In light of our decision on the statute of limitations issue, we also agree with Judge Kassel that plaintiffs' Tort Claim notices were untimely. See N.J.S.A. 59:8-8. We note that class certification in this case would present the same problems found to bar certification in Goasdone v. American Cyanamid Corp., 354 N.J. Super. 519 (Law Div. 2002). However, as we previously indicated, since the individual plaintiffs' claims are all time-barred, we need not decide the issue of class certification.

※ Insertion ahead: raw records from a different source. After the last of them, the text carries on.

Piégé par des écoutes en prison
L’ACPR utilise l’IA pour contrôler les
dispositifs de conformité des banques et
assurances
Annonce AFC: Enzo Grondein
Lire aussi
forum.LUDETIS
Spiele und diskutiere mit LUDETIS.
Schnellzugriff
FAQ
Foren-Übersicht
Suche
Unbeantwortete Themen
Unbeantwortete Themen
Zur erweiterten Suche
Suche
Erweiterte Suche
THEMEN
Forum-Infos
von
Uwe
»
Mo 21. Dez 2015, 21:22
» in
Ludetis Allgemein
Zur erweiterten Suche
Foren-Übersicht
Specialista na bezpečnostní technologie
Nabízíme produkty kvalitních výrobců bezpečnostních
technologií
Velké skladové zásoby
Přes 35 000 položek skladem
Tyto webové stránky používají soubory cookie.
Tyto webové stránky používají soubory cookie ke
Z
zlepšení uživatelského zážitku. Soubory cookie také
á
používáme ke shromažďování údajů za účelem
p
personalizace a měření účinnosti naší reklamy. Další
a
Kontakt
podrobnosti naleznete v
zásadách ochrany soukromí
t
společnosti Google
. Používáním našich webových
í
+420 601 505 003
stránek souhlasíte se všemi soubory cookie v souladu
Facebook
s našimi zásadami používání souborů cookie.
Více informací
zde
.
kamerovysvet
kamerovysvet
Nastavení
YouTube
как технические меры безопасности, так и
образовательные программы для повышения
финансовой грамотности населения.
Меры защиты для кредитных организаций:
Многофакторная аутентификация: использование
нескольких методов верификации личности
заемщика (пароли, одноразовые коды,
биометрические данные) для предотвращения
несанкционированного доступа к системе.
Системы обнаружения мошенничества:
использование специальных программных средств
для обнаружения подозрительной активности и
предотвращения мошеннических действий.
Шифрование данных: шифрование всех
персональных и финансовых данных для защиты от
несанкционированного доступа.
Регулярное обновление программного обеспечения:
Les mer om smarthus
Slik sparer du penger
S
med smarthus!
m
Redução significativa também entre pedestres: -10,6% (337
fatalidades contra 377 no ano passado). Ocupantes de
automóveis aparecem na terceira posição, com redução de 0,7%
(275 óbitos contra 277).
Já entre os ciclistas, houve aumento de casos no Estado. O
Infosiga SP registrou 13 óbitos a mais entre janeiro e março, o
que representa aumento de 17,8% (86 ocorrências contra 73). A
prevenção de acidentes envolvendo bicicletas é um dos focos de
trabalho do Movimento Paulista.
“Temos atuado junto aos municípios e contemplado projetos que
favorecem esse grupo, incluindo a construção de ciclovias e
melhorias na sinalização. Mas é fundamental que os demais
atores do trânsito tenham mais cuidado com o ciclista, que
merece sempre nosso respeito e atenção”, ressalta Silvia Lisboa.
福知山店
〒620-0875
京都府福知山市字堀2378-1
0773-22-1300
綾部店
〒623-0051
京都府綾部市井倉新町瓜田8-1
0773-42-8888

Aluminum Shapes filed for bankruptcy. Appeal dismissed by order dated April 15, 2008.
The twelve plaintiffs are: Susie Harris; Lawrence Miles, Sr.; Sarah Ann Barbara Pease; Sylvia Pigford; Christine R. Collins; Fanny Bermudez; Theresa Flores; Theresa Hoke Sanchez; Carmen Ortiz; Ivan Foster; R. Mangaliso Davis, and Roy L. Jones. According to their third amended complaint, plaintiffs were all long-time residents of Camden and, except for Davis who was a lessee, all had owned their residences. Plaintiffs further alleged that water was supplied to all of them by Camden and/or its water department and that all paid periodic water bills issued by Camden.
The Final Release of the Public Health Assessment, dated June 12, 2002, noted that the draft "was released for public comment during the period from November 7, 2001, through January 9, 2002."
None of the plaintiffs claimed to have actually developed any medical condition as a result of drinking the water. Rather, they sought medical monitoring to address the increased risk of developing medical problems due to the water pollution. Plaintiffs' epidemiology expert recommended that all members of the proposed plaintiff class undergo an extensive list of tests of virtually every system of the body.
As Judge Kassel observed during the motion hearings, his decision in this case would not preclude a future suit by a plaintiff who actually develops medical problems caused by toxins in the water. See Ayers, supra, 106 N.J. at 583.